So the brushes have died 2x during pallet cutting?  Is the cutting really going that hard / long?  If so it may just be the saw but I'd wonder if there aren't contributing factors.  Are you using a super long extension cord which may cause low voltage at the saw?  Is there something with the cutting technique which blocks air flow more than normal?  Did you get good wear in/contact or is there excessive sparking between the brushes and com? (this could cause excessive heat build-up)  Are you using a really dull blade - or one where the 'set' is narrow or worn and causing the blade to pinch.  Any other factors which would cause a higher load, slower blade speed (and correspondingly higher amp draw and lower cooling air flow) ?

As I mentioned above, I run about the cheapest saw wal-mart has to offer.  The only time I've had issues was running it for a long time -as a table saw, or in very excessive heat.  A few years ago, I ripped through a truckload of pallets with my $40 saw which was several years old at the time - it never missed a beat.  Still using the same saw today.

Either way, hope it works out.  Those pallets are pretty hard pickin's for the amount of wood you get - much less burning up a saw every time!


----------



## wahoowad (Nov 13, 2009)

I think what is happening is that this saw of mine is a low end homeowner saw and doesn't have the torque to keep going when these pallet slats shift as they get cut at one end.

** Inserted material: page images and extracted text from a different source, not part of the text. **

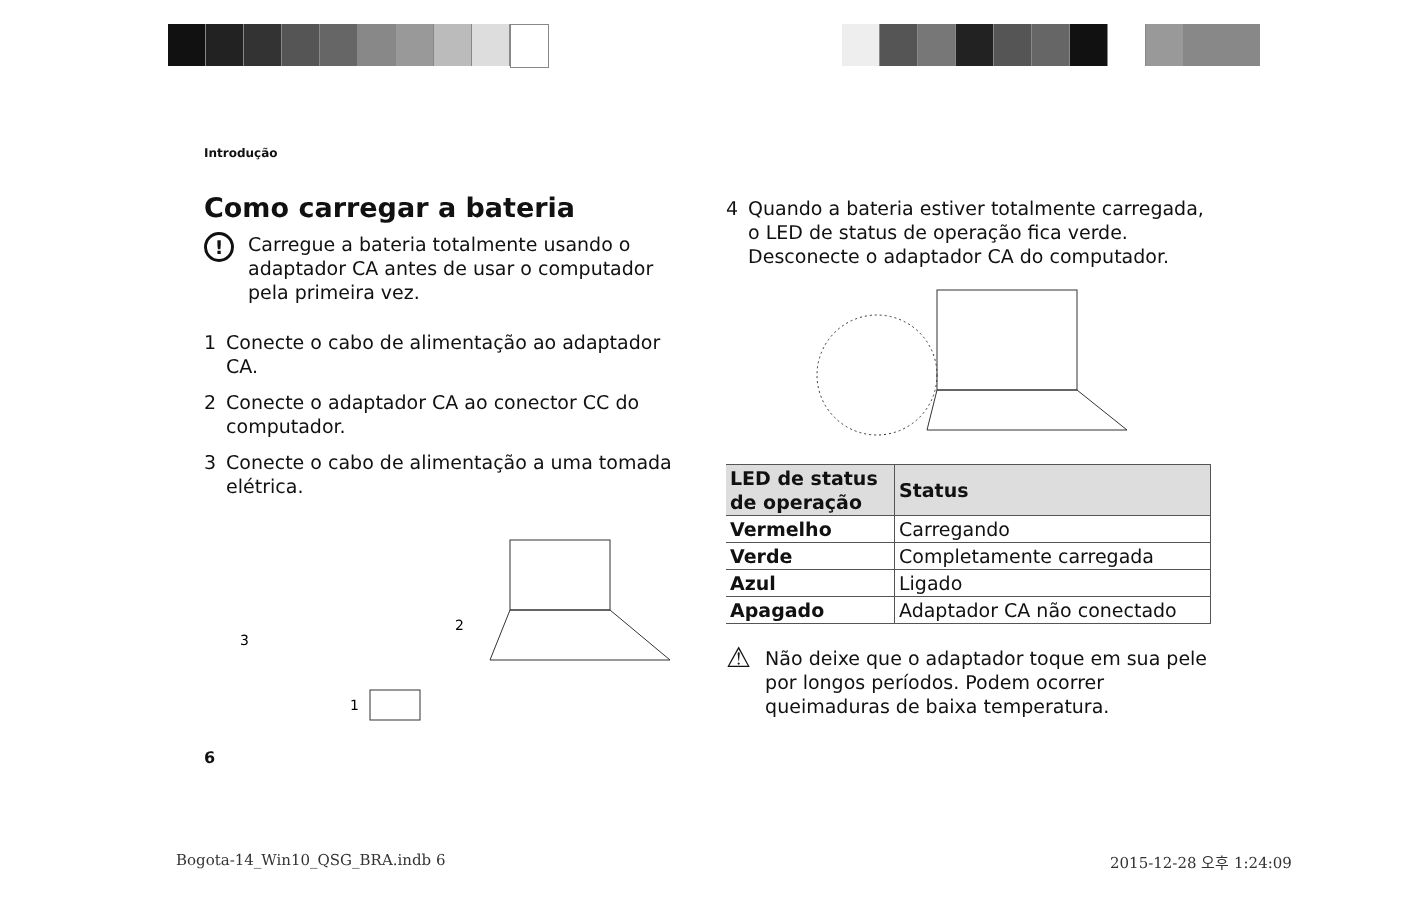Introdução
Como carregar a bateria
! Carregue a bateria totalmente usando o adaptador CA antes de usar o computador pela primeira vez.
1 Conecte o cabo de alimentação ao adaptador CA.
2 Conecte o adaptador CA ao conector CC do computador.
3 Conecte o cabo de alimentação a uma tomada elétrica.
3
2
1
4 Quando a bateria estiver totalmente carregada, o LED de status de operação fica verde. Desconecte o adaptador CA do computador.
| LED de status de operação | Status |
| --- | --- |
| Vermelho | Carregando |
| Verde | Completamente carregada |
| Azul | Ligado |
| Apagado | Adaptador CA não conectado |
⚠ Não deixe que o adaptador toque em sua pele por longos períodos. Podem ocorrer queimaduras de baixa temperatura.
6
Bogota-14_Win10_QSG_BRA.indb 6 2015-12-28 오후 1:24:09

They are partially binding my blade and causing the brushes to burn up. I need to remember to not cut pallets with it anymore. It has done well on everything else.


----------



## Gooserider (Nov 14, 2009)

I don't cut up a lot of pallets, as I prefer cutting up trees, but I have had to chop a few in making floors for my wood shed and other such projects...  What I've found is that my best results have been when using my Milwaukee Sawzall with a "wood & nails" demo type blade.  It would cut fast, and the reciprocating action would often bust up the boards so that you didn't always have to cut all the way through them.  Downside is that it does put a beating on the operator.

I found a circ saw tended to bind as wahoowad mentioned, and also tended to have trouble with the wide spacing between the boards.  It was especially bad when making the second cut to get the other end of boards that had already been cut once..  In addition, while you can get demo blades for a circ saw, most of them don't really like hitting nails...

The chain saw was kind of overkill, and tended to want to either kick back, or toss the boards that were cut at you, not to mention the worry about hitting nails and so forth.

My jigsaw would cut quite nicely, but it was SLOW...

Gooserider


----------